Les Éditos de l'AFEF

Vers une Identification et caractérisation des Types de MASLD : Implications Cliniques et Thérapeutiques

Par : Couty Jean-Pierre
CRC INSERM U1138 - Département Génome et Cancer - Centre de Recherche des Cordeliers, Paris

Les travaux menés dans le cadre du RHU Precinash par les équipes lilloises des Pr. François PATTOU, Philippe MATHURIN, et Bart STAELS, en collaboration avec l’Inria et le Karolinska Institute, ont permis de révéler deux clusters distincts de maladie hépatique stéatosique associée à un dysfonctionnement métabolique (Metabolic dysfunction–Associated Liver Disease, MASLD): le cluster cardiométabolique et le cluster spécifique au foie. Bien qu’ils partagent un phénotype hépatique sévère, ces deux clusters diffèrent par leurs mécanismes biologiques, leurs trajectoires cliniques et leurs implications thérapeutiques. Les deux clusters ont été identifiés grâce à un algorithme simple basé sur six paramètres courants : âge, IMC, HbA1c, ALAT, cholestérol LDL et triglycérides. Les clusters ont été validés dans plusieurs cohortes indépendantes et bien caractérisées, démontrant leur robustesse. Aucun des deux clusters ne pouvait être distingué par des analyses histologiques ou par IRM, malgré des différences claires dans les trajectoires cliniques et les profils biologiques. Le cluster cardiométabolique est associé à une prévalence élevée de dyslipidémie, d’hypertension et de dysglycémie, avec un risque accru de développer des maladies cardiovasculaires et un diabète de type 2.

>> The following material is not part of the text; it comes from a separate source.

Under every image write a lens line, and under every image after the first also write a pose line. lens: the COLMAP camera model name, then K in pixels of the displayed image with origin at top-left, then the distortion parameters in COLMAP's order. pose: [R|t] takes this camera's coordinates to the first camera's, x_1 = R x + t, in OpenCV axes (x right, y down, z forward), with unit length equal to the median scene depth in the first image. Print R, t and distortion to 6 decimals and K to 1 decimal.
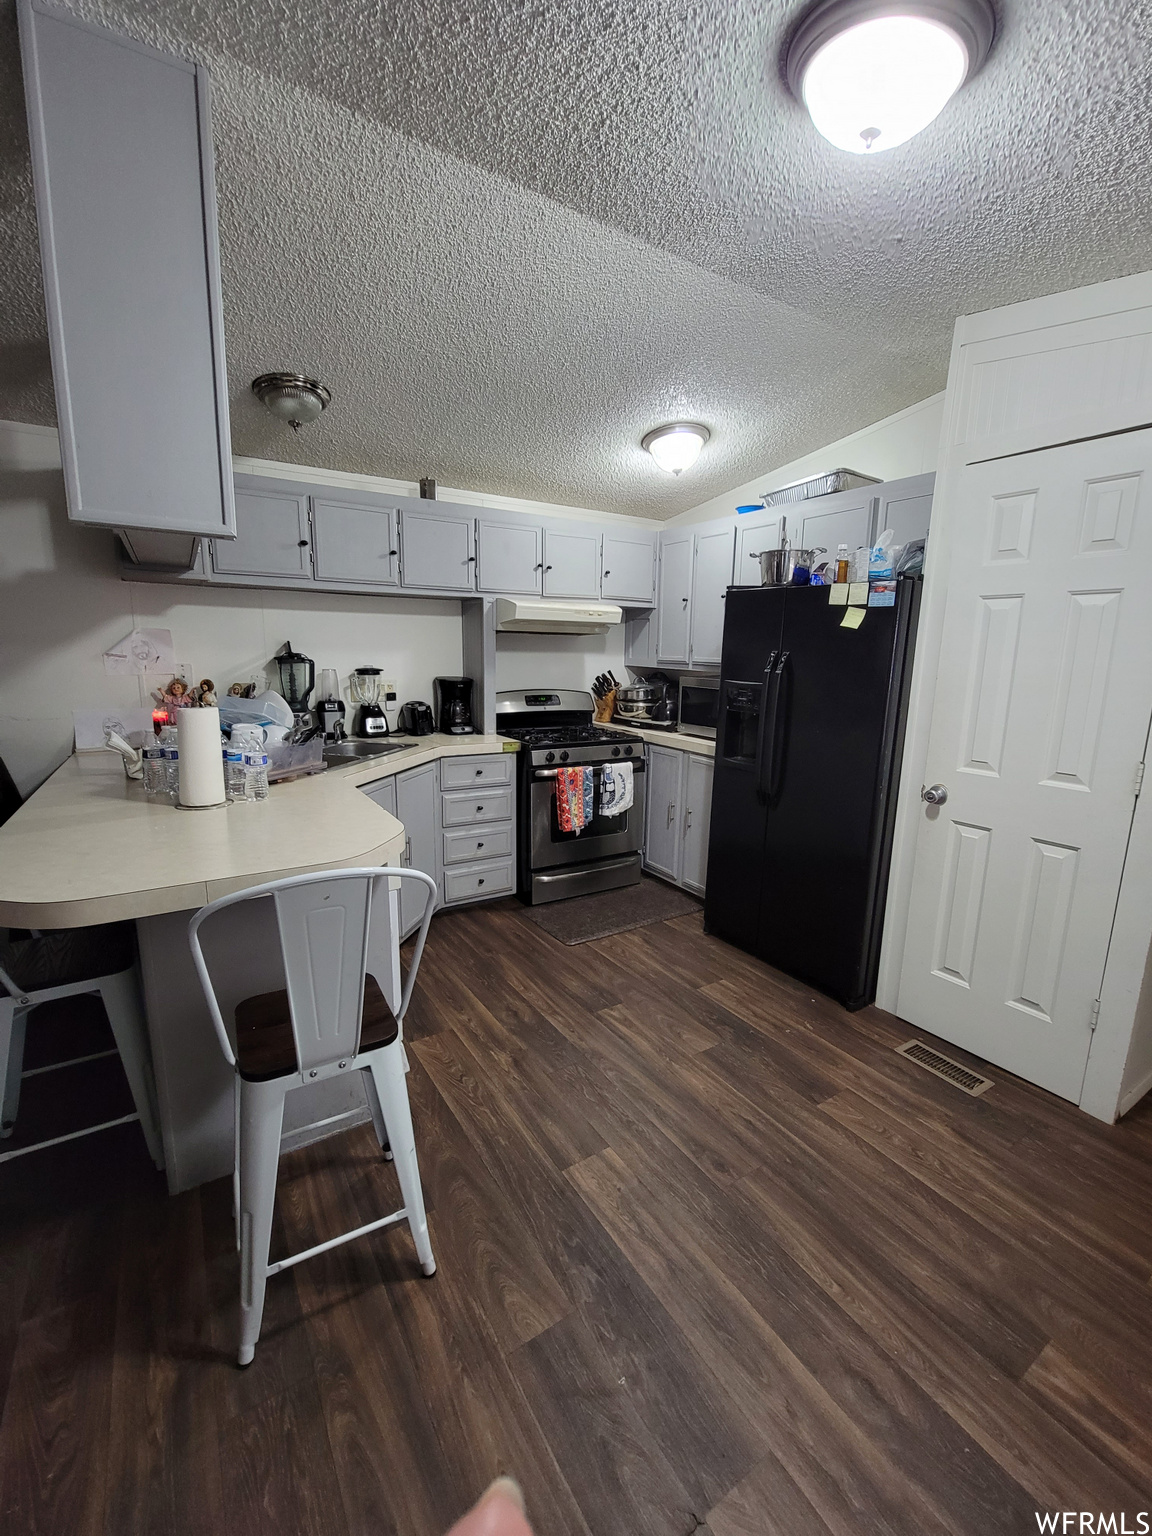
lens RADIAL K [[629.3, 0, 580.7], [0, 629.3, 770.8], [0, 0, 1]] dist [0.000017, 0.000037]
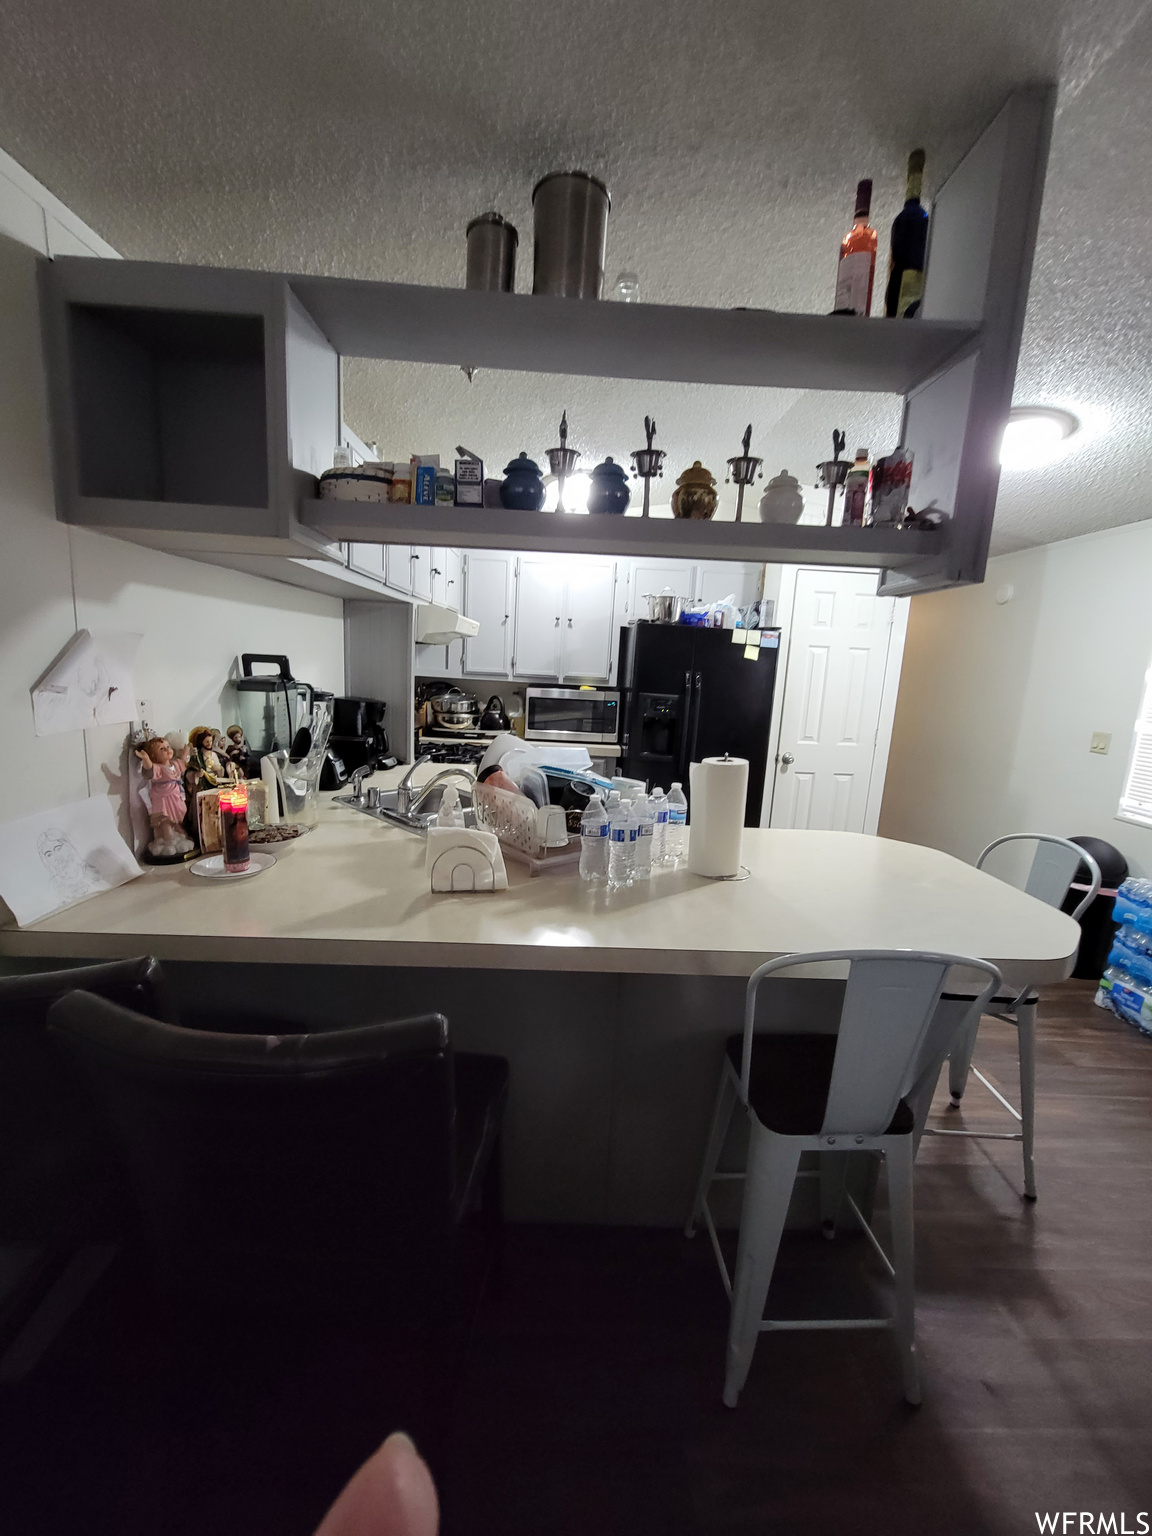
lens RADIAL K [[629.3, 0, 580.7], [0, 629.3, 770.8], [0, 0, 1]] dist [0.000017, 0.000037]
pose [[0.509613, -0.141698, 0.848655, -0.923124], [0.123519, 0.988177, 0.090821, -0.120688], [-0.851491, 0.058541, 0.521091, 0.460245]]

Sur le plan biologique, ce cluster présente un profil métabolomique spécifique incluant des métabolites liés à la dysglycémie, tels que les glycéro-phospholipides, sphingolipides et acides biliaires. Les métabolites microbiotiques identifiés sont associés à la résistance à l’insuline et à une toxicité cardiovasculaire. Les analyses transcriptomiques révèlent également une activation de voies impliquant le transport lipidique, l’inflammation et la fonction vasculaire. Le cluster spécifique au foie est quant à lui caractérisé par des enzymes hépatiques plus élevées, un âge plus jeune, et un faible risque de progression vers le diabète de type 2 ou les maladies cardiovasculaires. Ce cluster présente une forte association génétique avec le variant PNPLA3 rs738409 et un score de risque polygénique élevé pour l’accumulation de lipides dans le foie (gènes du métabolisme lipidique). Les altérations métaboliques observées sont principalement confinées aux hépatocytes, notamment dans le métabolisme lipidique intracellulaire.

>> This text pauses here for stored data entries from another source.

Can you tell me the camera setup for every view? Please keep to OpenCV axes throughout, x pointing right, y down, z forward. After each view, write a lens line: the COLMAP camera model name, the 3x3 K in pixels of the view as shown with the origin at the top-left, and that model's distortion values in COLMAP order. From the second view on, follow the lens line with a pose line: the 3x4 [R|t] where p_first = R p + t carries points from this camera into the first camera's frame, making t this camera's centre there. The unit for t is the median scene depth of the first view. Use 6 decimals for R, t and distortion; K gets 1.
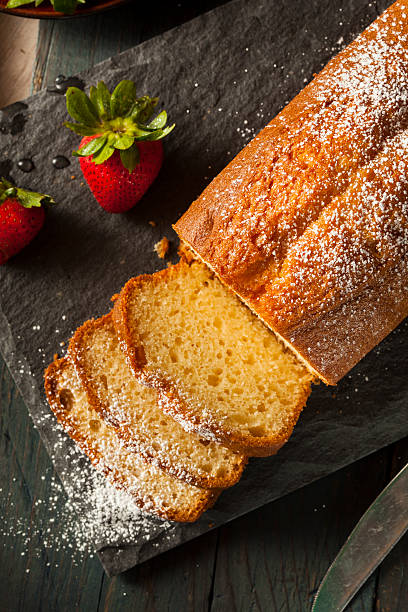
lens RADIAL K [[1960.2, 0, 204.2], [0, 1960.2, 307.4], [0, 0, 1]] dist [0.024717, 0.000000]
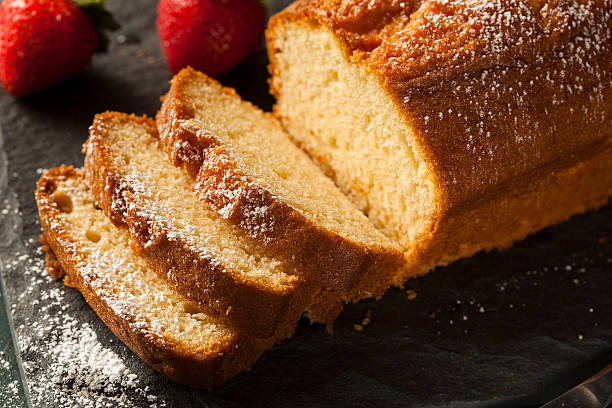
lens RADIAL K [[2093.9, 0, 307.1], [0, 2093.9, 203.2], [0, 0, 1]] dist [0.009686, 0.000000]
pose [[0.975848, 0.210993, -0.056585, 0.057489], [-0.194303, 0.719987, -0.666232, 0.528865], [-0.099830, 0.661136, 0.743595, 0.434579]]
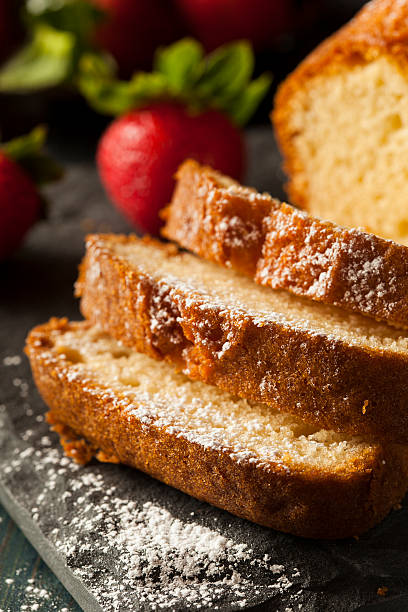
lens RADIAL K [[2325.4, 0, 206.7], [0, 2325.4, 310.6], [0, 0, 1]] dist [0.009221, 0.000000]
pose [[0.999780, -0.007225, 0.019668, -0.047523], [0.020346, 0.559063, -0.828875, 0.525237], [-0.005007, 0.829093, 0.559088, 0.663908]]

Cette étude est très importante car la stratification en clusters basée sur six biomarqueurs dépasse les performances des biomarqueurs individuels, tels que l’ALAT pour les maladies hépatiques ou l’HbA1c pour les maladies cardiovasculaires et le diabète. Des ajustements ont permis de mieux comprendre les interactions entre les biomarqueurs. Par exemple, après ajustement pour l’ALAT, le risque de maladies hépatiques diminue dans le cluster spécifique au foie mais reste élevé dans le cluster cardiométabolique. De même, après ajustement pour l’HbA1c, le risque cardiovasculaire associé au cluster cardiométabolique est réduit, mettant en évidence l’importance d’intégrer plusieurs biomarqueurs dans l’évaluation des risques. Cette stratification ouvre la voie à des traitements personnalisés. En effet, le cluster spécifique au foie pourrait bénéficier du traitement par le Resmétirom, un agoniste des récepteurs de l’hormone thyroïdienne, qui réduit les lipides intra-hépatiques et l’inflammation. Le cluster cardiométabolique pourrait bénéficier d’agents agissant sur le métabolisme lipidique et glucidique, ou de traitements favorisant la perte de poids et la réduction du risque cardiovasculaire, comme les analogues du FGF21 (Pegozafermin, Efruxifermine), les agonistes du PPAR (Lanifibranor) ou les agonistes des récepteurs GLP1 (Sémaglutide, Tirzepatide, Survodutide). L’approche de clustering “dur”, qui attribue chaque individu à un seul cluster, ignore la variabilité intra-cluster. Des approches alternatives, comme le clustering probabiliste ou l’intégration de techniques de réduction dimensionnelle plus avancées, pourraient permettre une analyse plus nuancée des sous-groupes.

Ces découvertes importantes soulignent la nécessité d’approches thérapeutiques personnalisées adaptées aux différents mécanismes biologiques impliqués dans la MASLD pour chaque patient. Elles mettent également en avant l’importance de stratifications basées sur des biomarqueurs simples mais robustes pour guider la prévention et les traitements. Des études prospectives futures seront essentielles pour confirmer la valeur clinique de cette stratification et affiner les interventions thérapeutiques adaptées à chaque profil biologique.